Nesse cenário, o ministro do STF disse que cresce a pressão para que o Brasil invista em infraestruturas públicas de dados, conectividade própria e políticas industriais voltadas à tecnologia, aproveitando diferenciais como sua matriz energética renovável e seu capital humano.

O desafio, porém, não se resume à soberania. Novas tecnologias trazem ganhos em saúde e economia, mas também riscos à privacidade, à democracia e à igualdade de direitos. Algoritmos podem reproduzir preconceitos em concessão de crédito ou contratações, enquanto redes sociais amplificam desinformação e conteúdos nocivos.

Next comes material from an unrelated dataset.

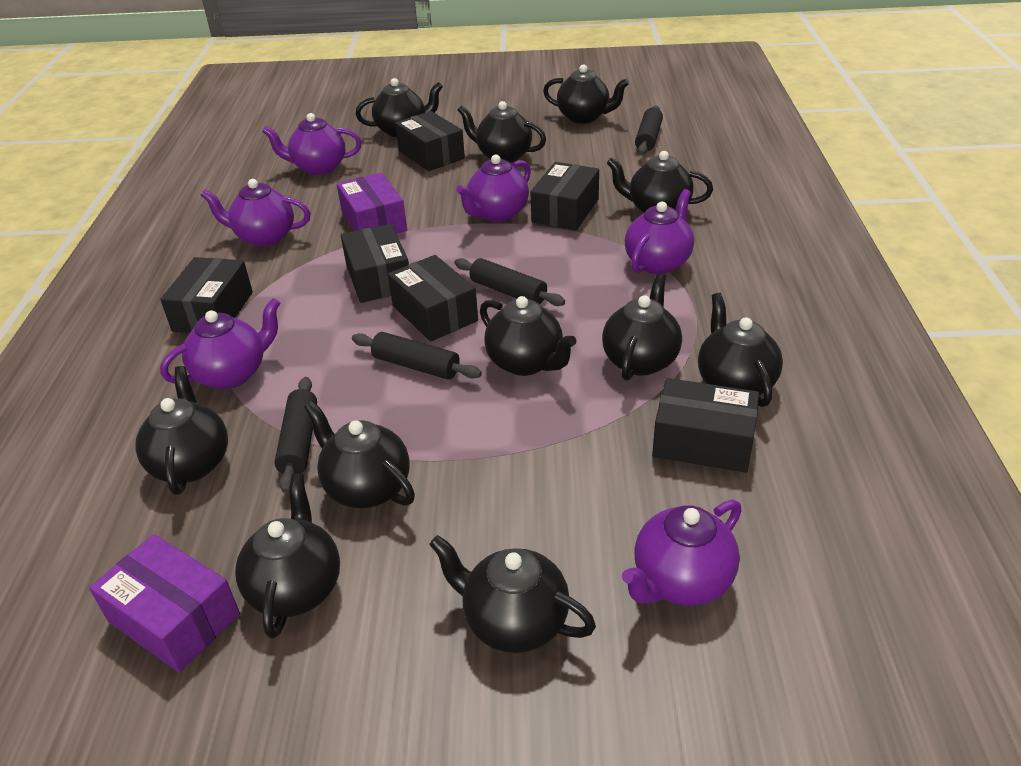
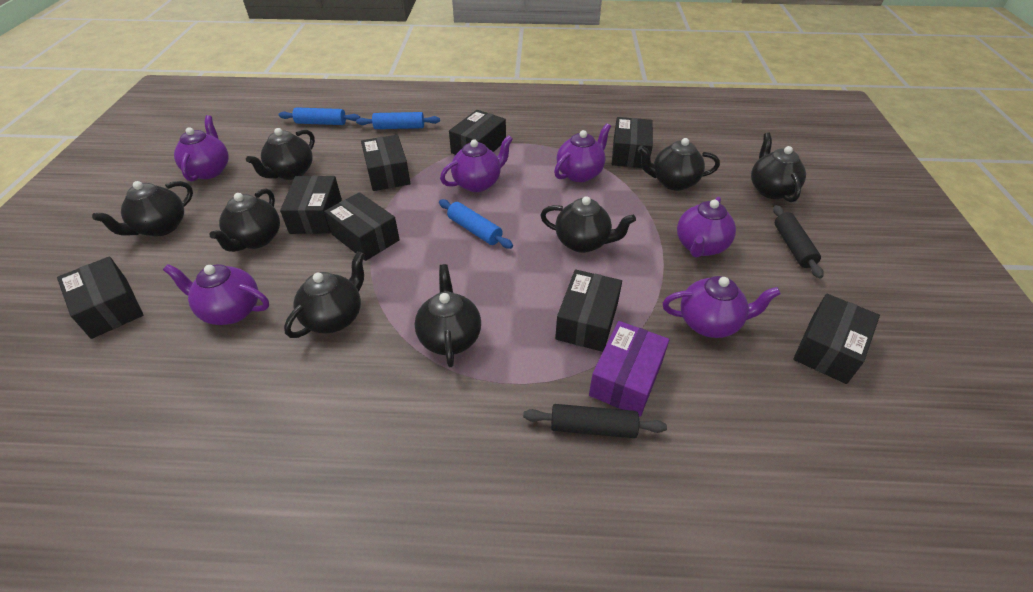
black box: 6 -> 8
black rolling pin: 4 -> 2
black teapot: 11 -> 8
blue rolling pin: 0 -> 3
purple box: 2 -> 1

Organismos internacionais já se mobilizam. A ONU, a Unesco e o Sistema Interamericano de Direitos Humanos estabeleceram diretrizes que cobram transparência, governança participativa e due diligence de empresas e Estados. No Brasil, avanços recentes incluem a Lei Geral de Proteção de Dados (2018), a decisão do STF que ampliou a responsabilidade das plataformas e a aprovação do ECA Digital, voltado à proteção de crianças e adolescentes online.

Soberania também na saúde

A discussão sobre autonomia tecnológica extrapola o ambiente digital e alcança setores como a indústria farmacêutica. “A pandemia de Covid-19 expôs os riscos da dependência externa de insumos e vacinas, quando países inteiros ficaram reféns de poucos centros produtores. No Brasil, a judicialização de medicamentos de alto custo se tornou reflexo dessa fragilidade”, destacou o ministro.

Especialistas defendem fortalecer a indústria nacional de fármacos e investir em pesquisa e inovação, a exemplo do que ocorreu no agronegócio com a criação da Embrapa. “Precisamos pensar em Embrapas para outras áreas de tecnologia”, afirmou Gilmar Mendes, lembrando que autonomia em saúde também é soberania.

Novo pacto tecnológico

Para o ministro do STF o diagnóstico é claro: sem uma estratégia coordenada, o País corre o risco de repetir padrões históricos de dependência. Para evitar a submissão a tecnofeudos digitais e garantir acesso justo a tecnologias de saúde, será necessário um novo pacto nacional de soberania tecnológica, que envolva Estado, setor privado e academia.

“O futuro do Brasil depende da capacidade de transformar inovação em emancipação. A revolução tecnológica não pode ser instrumento de dependência, mas base para o protagonismo democrático e para o nosso destino soberano”, concluiu o discurso.